===== Records for the exercise =====

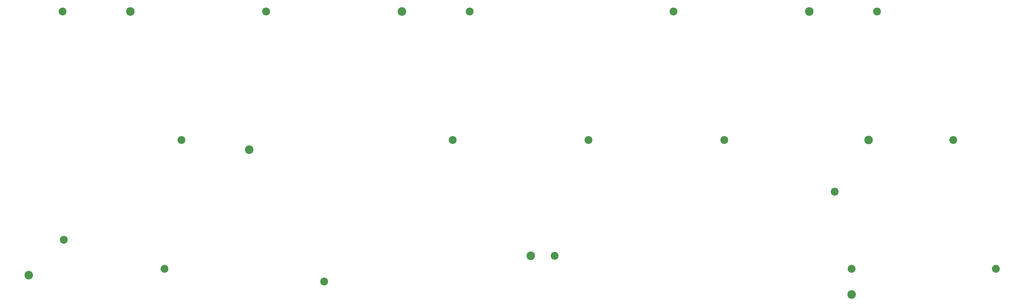
<source format=gts>
G04 #@! TF.GenerationSoftware,KiCad,Pcbnew,(6.0.2-0)*
G04 #@! TF.CreationDate,2022-07-19T14:25:46+02:00*
G04 #@! TF.ProjectId,switch-plate,73776974-6368-42d7-906c-6174652e6b69,rev?*
G04 #@! TF.SameCoordinates,Original*
G04 #@! TF.FileFunction,Soldermask,Top*
G04 #@! TF.FilePolarity,Negative*
%FSLAX46Y46*%
G04 Gerber Fmt 4.6, Leading zero omitted, Abs format (unit mm)*
G04 Created by KiCad (PCBNEW (6.0.2-0)) date 2022-07-19 14:25:46*
%MOMM*%
%LPD*%
G01*
G04 APERTURE LIST*
%ADD10C,2.400000*%
%ADD11C,2.200000*%
G04 APERTURE END LIST*
D10*
X61750000Y-54000000D03*
X0Y-89100000D03*
X140600000Y-83700000D03*
X230375000Y-94500000D03*
X235125000Y-51300000D03*
X218500000Y-15299999D03*
X104500000Y-15299999D03*
X28500000Y-15299999D03*
D11*
X237500000Y-15299999D03*
X258875000Y-51300000D03*
X270750000Y-87300000D03*
X230375000Y-87300000D03*
X9500000Y-15299999D03*
X82750000Y-90899999D03*
X194750000Y-51300000D03*
X66500000Y-15299999D03*
X9875000Y-79200000D03*
X123500000Y-15299999D03*
X42750000Y-51300000D03*
X180500000Y-15299999D03*
X38000000Y-87300000D03*
X147250000Y-83700000D03*
X225625000Y-65700000D03*
X156750000Y-51300000D03*
X118750000Y-51300000D03*
M02*

</source>
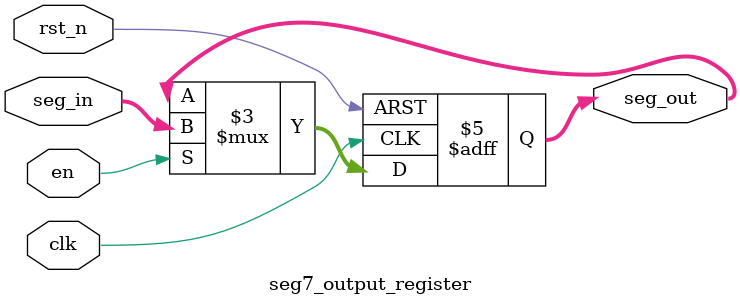
<source format=sv>
module seg7_sync_decoder (
    input clk, rst_n, en,
    input [3:0] bcd,
    output [6:0] seg
);
    // Internal signals
    wire [6:0] decoded_seg;
    wire [3:0] bcd_pipe;
    
    // Pipeline register for input
    bcd_pipeline_register bcd_pipe_reg (
        .clk(clk),
        .rst_n(rst_n),
        .en(en),
        .bcd_in(bcd),
        .bcd_out(bcd_pipe)
    );
    
    // Instantiate decoder module with pipelined input
    bcd_to_seg7_decoder bcd_decoder (
        .bcd(bcd_pipe),
        .seg(decoded_seg)
    );
    
    // Instantiate output register module
    seg7_output_register seg_register (
        .clk(clk),
        .rst_n(rst_n),
        .en(en),
        .seg_in(decoded_seg),
        .seg_out(seg)
    );
endmodule

// Input pipeline register module
module bcd_pipeline_register (
    input clk, rst_n, en,
    input [3:0] bcd_in,
    output reg [3:0] bcd_out
);
    // Pipeline register
    always @(posedge clk or negedge rst_n) begin
        if (!rst_n) 
            bcd_out <= 4'b0000;
        else if (en)
            bcd_out <= bcd_in;
    end
endmodule

// BCD to 7-segment decoder module with optimized logic
module bcd_to_seg7_decoder (
    input [3:0] bcd,
    output reg [6:0] seg
);
    // Combinational logic for decoding
    // Lower 3 bits pre-decode
    reg [3:0] segment_pattern_low;
    
    always @(*) begin
        case(bcd[2:0])
            3'd0: segment_pattern_low = 4'h3;
            3'd1: segment_pattern_low = 4'h6;
            3'd2: segment_pattern_low = 4'hB;
            3'd3: segment_pattern_low = 4'hF;
            3'd4: segment_pattern_low = 4'h6;
            3'd5: segment_pattern_low = 4'hD;
            3'd6: segment_pattern_low = 4'hD;
            3'd7: segment_pattern_low = 4'h7;
            default: segment_pattern_low = 4'h0;
        endcase
        
        // Final decode using MSB and pre-decoded pattern
        case({bcd[3], segment_pattern_low})
            5'b0_0011: seg = 7'h3F; // 0
            5'b0_0110: seg = 7'h06; // 1
            5'b0_1011: seg = 7'h5B; // 2
            5'b0_1111: seg = 7'h4F; // 3
            5'b0_0110: seg = 7'h66; // 4
            5'b0_1101: seg = 7'h6D; // 5
            5'b0_1101: seg = 7'h7D; // 6
            5'b0_0111: seg = 7'h07; // 7
            5'b1_0011: seg = 7'h7F; // 8
            5'b1_0110: seg = 7'h6F; // 9
            default: seg = 7'h00;
        endcase
    end
endmodule

// Output register module with synchronous logic
module seg7_output_register (
    input clk, rst_n, en,
    input [6:0] seg_in,
    output reg [6:0] seg_out
);
    // Registered output logic
    always @(posedge clk or negedge rst_n) begin
        if (!rst_n) 
            seg_out <= 7'h00;
        else if (en)
            seg_out <= seg_in;
    end
endmodule
</source>
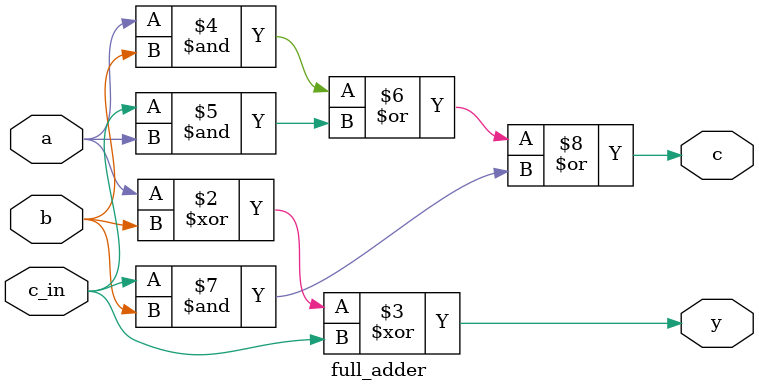
<source format=sv>
module full_adder(a,b,c_in,y,c);

input wire a;
input wire b;
input wire c_in;
output logic y;
output logic c;

always_comb begin
  y = a ^ b ^ c_in;
  c = (a & b) | (c_in & a) | (c_in & b);
end

endmodule
</source>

=====

### [Prompt]
Give again, word for word, the lines above from the one with "5'b1_0011: seg = 7'h7F; // 8" through the final line of the data, both ends included. Do not copy any picture.

### [Result below]
            5'b1_0011: seg = 7'h7F; // 8
            5'b1_0110: seg = 7'h6F; // 9
            default: seg = 7'h00;
        endcase
    end
endmodule

// Output register module with synchronous logic
module seg7_output_register (
    input clk, rst_n, en,
    input [6:0] seg_in,
    output reg [6:0] seg_out
);
    // Registered output logic
    always @(posedge clk or negedge rst_n) begin
        if (!rst_n) 
            seg_out <= 7'h00;
        else if (en)
            seg_out <= seg_in;
    end
endmodule
</source>
<source format=sv>
module full_adder(a,b,c_in,y,c);

input wire a;
input wire b;
input wire c_in;
output logic y;
output logic c;

always_comb begin
  y = a ^ b ^ c_in;
  c = (a & b) | (c_in & a) | (c_in & b);
end

endmodule
</source>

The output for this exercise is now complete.